## What is being asked:
Collect all lines containing the word "https" from the data.

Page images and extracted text
··········
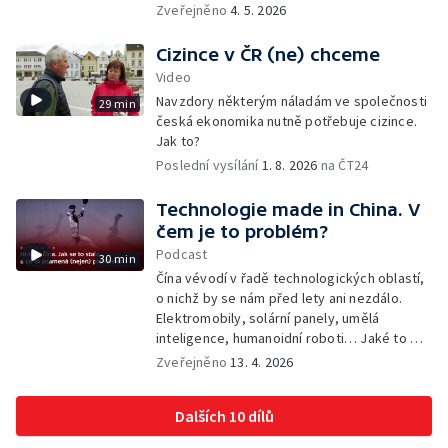
českého pracovního trhu.
Zveřejněno
4. 5. 2026
Cizince v ČR (ne) chceme
Video
Navzdory některým náladám ve společnosti
29 min
česká ekonomika nutně potřebuje cizince.
Jak to?
Poslední vysílání
1. 8. 2026
na ČT24
Technologie made in China. V
čem je to problém?
Podcast
30 min
Čína vévodí v řadě technologických oblastí,
o nichž by se nám před lety ani nezdálo.
Elektromobily, solární panely, umělá
inteligence, humanoidní roboti… Jaké to má
ekonomické, ale také bezpečnostní dopady
Zveřejněno
13. 4. 2026
pro Západ včetně Česka? Analýzou s řadou
hostů provázejí Michal Šenk a Zuzana
Dalších 10 dílů
Tunová.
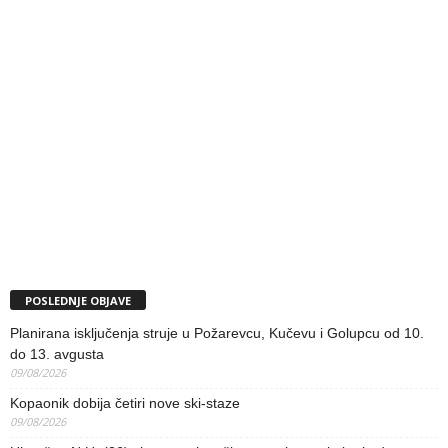
POSLEDNJE OBJAVE
Planirana isključenja struje u Požarevcu, Kučevu i Golupcu od 10.
do 13. avgusta
09/08/2026
Kopaonik dobija četiri nove ski-staze
09/08/2026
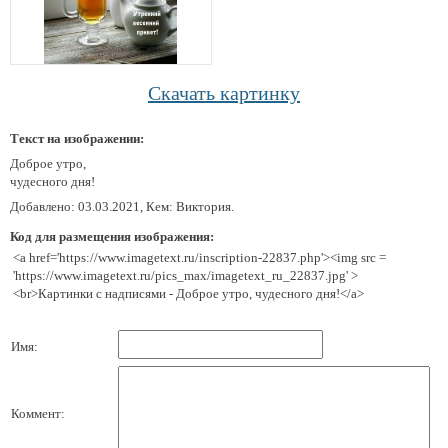
Скачать картинку
Текст на изображении:
Доброе утро,
чудесного дня!
Добавлено: 03.03.2021, Кем: Виктория.
Код для размещения изображения:
<a href='https://www.imagetext.ru/inscription-22837.php'><img src =
'https://www.imagetext.ru/pics_max/imagetext_ru_22837.jpg' >
<br>Картинки с надписями - Доброе утро, чудесного дня!</a>
Имя:
Коммент:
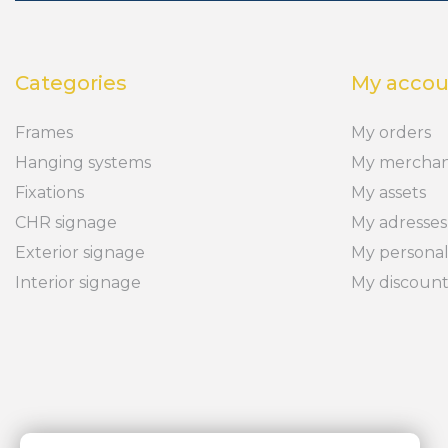
Categories
My accou
Frames
My orders
Hanging systems
My merchan
Fixations
My assets
CHR signage
My adresses
Exterior signage
My personal
Interior signage
My discoun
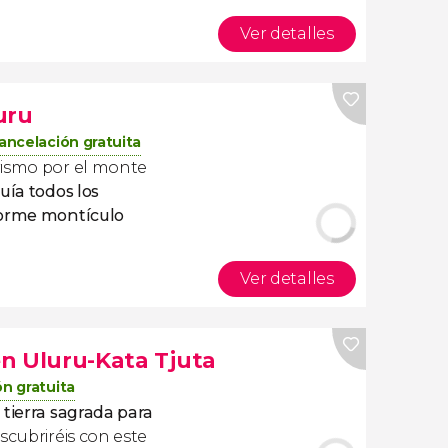
Ver detalles
uru
ancelación gratuita
rismo por el monte
uía todos los
norme montículo
Ver detalles
 en Uluru-Kata Tjuta
n gratuita
 tierra sagrada para
escubriréis con este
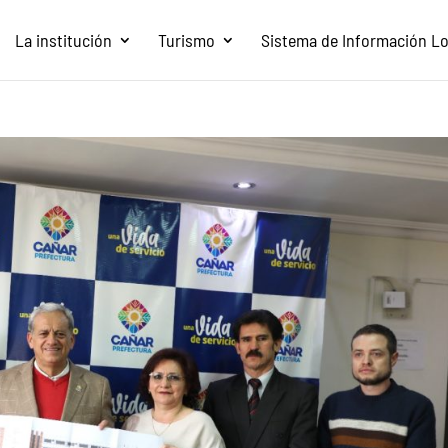
La institución
Turismo
Sistema de Información Loc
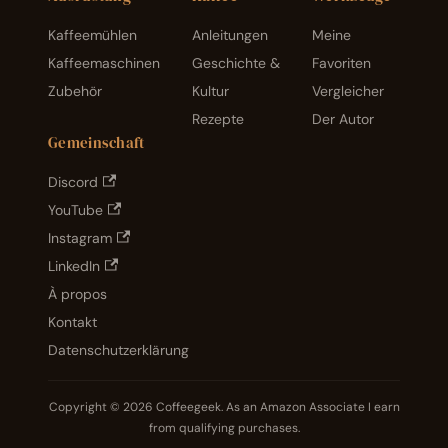
50er-
Tradit
Jahre
ion
Kaffeemühlen
Anleitungen
Meine
-
und
perfe
Innov
Kaffeemaschinen
Geschichte &
Favoriten
kt
ation.
zum
Zubehör
Kultur
Vergleicher
Kaffee
Rezepte
Der Autor
.
Gemeinschaft
Discord
YouTube
Instagram
LinkedIn
À propos
Kontakt
Datenschutzerklärung
Copyright © 2026 Coffeegeek. As an Amazon Associate I earn
from qualifying purchases.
··········
## Result for this exercise:
<a href='https://www.imagetext.ru/inscription-22837.php'><img src =
'https://www.imagetext.ru/pics_max/imagetext_ru_22837.jpg' >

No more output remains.